Please copy, exactly as they appear below, the lines from the one containing "Interpretation" through the one containing "related entity has".

SUPPLIED RECORDS: Begin

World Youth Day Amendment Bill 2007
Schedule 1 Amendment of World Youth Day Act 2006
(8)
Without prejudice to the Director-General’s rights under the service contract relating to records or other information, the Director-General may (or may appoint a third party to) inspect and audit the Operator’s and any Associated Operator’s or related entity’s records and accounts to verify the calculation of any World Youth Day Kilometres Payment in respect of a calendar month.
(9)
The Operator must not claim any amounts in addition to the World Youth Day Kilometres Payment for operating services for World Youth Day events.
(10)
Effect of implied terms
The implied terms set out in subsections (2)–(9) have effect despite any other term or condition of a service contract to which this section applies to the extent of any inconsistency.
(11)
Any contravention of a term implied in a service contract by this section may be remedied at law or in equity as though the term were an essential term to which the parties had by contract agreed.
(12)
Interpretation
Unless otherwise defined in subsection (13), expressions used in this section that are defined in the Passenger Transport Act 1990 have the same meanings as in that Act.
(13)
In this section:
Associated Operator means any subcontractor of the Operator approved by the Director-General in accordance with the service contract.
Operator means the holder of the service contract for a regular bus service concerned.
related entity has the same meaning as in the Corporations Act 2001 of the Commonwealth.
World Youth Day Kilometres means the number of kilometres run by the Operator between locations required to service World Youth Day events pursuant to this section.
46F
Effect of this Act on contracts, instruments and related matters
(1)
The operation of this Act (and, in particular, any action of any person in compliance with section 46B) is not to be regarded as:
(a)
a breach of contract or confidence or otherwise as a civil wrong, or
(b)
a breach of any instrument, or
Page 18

SUPPLIED RECORDS: End
SUPPLIED RECORDS: Begin

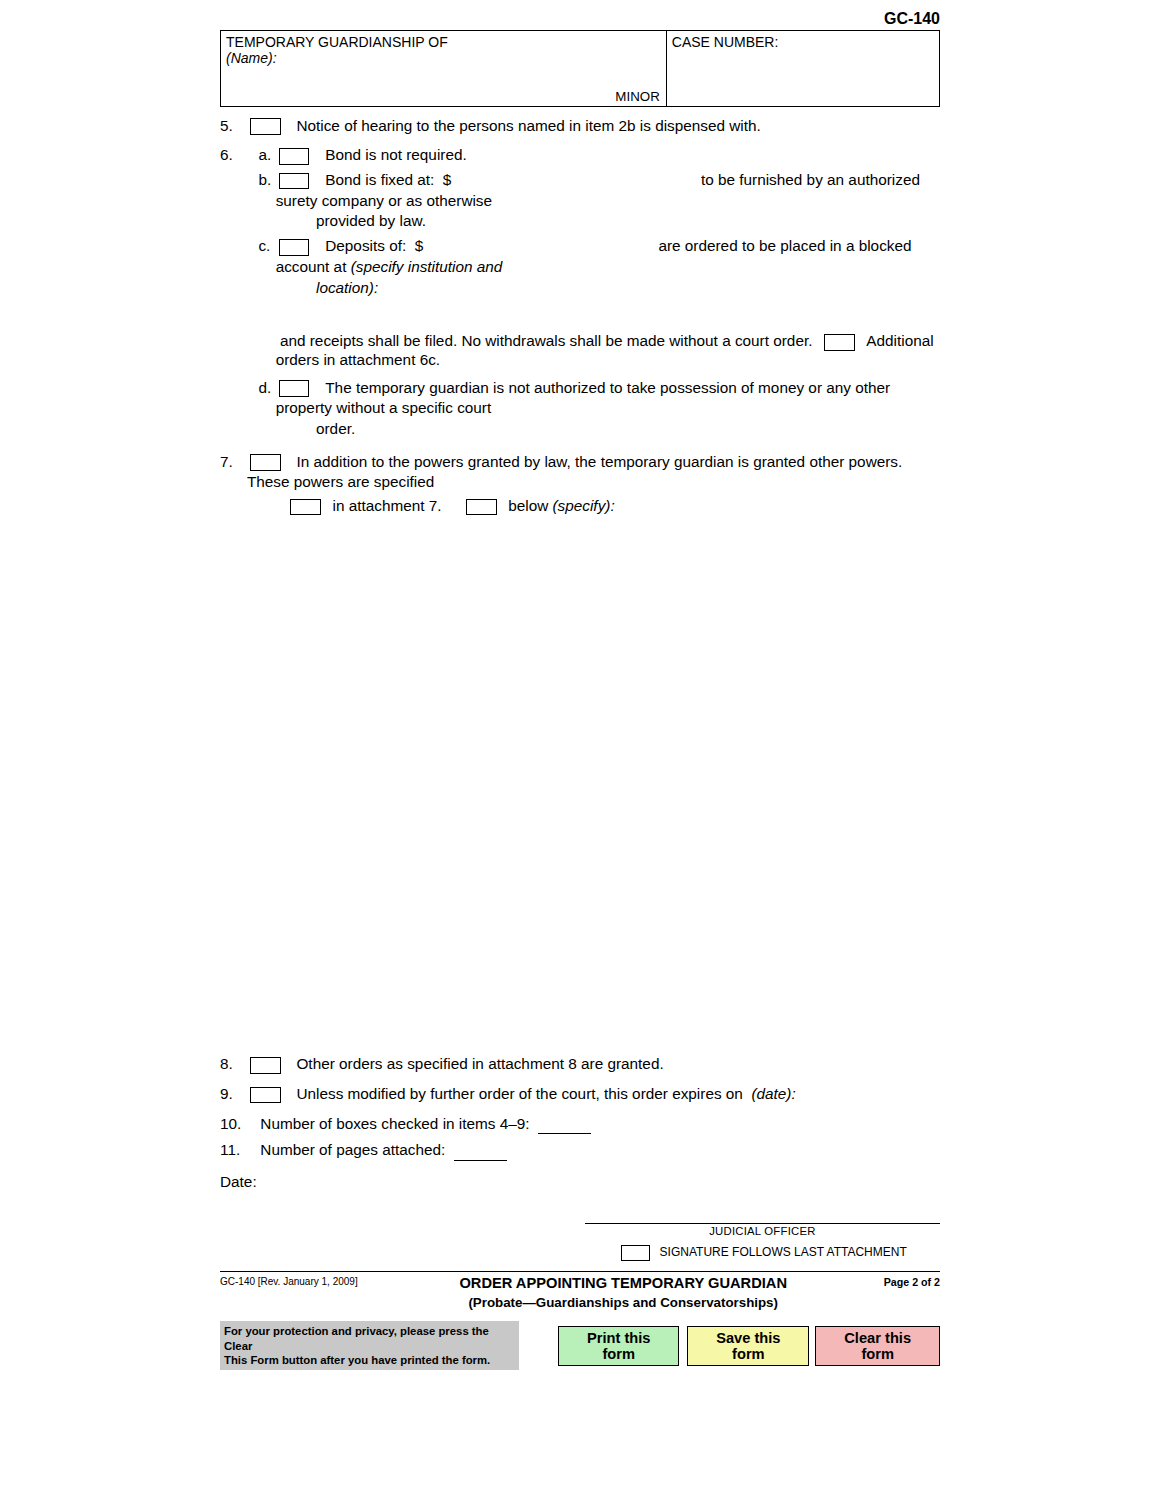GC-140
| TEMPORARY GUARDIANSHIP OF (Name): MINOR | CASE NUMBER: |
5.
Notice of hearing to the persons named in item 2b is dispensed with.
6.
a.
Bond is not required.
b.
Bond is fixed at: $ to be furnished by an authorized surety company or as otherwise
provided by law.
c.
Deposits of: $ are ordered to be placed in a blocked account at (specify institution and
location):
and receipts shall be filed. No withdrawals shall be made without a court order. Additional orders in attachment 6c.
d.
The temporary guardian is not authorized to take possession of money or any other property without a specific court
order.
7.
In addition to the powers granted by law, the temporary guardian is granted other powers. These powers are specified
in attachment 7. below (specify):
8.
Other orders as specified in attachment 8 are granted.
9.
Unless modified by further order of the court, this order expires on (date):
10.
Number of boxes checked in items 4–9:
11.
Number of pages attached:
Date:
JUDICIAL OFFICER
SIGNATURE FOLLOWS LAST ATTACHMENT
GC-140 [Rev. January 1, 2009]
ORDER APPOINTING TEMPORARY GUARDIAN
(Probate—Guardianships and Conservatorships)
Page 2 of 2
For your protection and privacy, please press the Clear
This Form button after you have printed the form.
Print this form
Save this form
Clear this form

SUPPLIED RECORDS: End

**SOLUTION TO THE EXERCISE**
Interpretation
Unless otherwise defined in subsection (13), expressions used in this section that are defined in the Passenger Transport Act 1990 have the same meanings as in that Act.
(13)
In this section:
Associated Operator means any subcontractor of the Operator approved by the Director-General in accordance with the service contract.
Operator means the holder of the service contract for a regular bus service concerned.
related entity has the same meaning as in the Corporations Act 2001 of the Commonwealth.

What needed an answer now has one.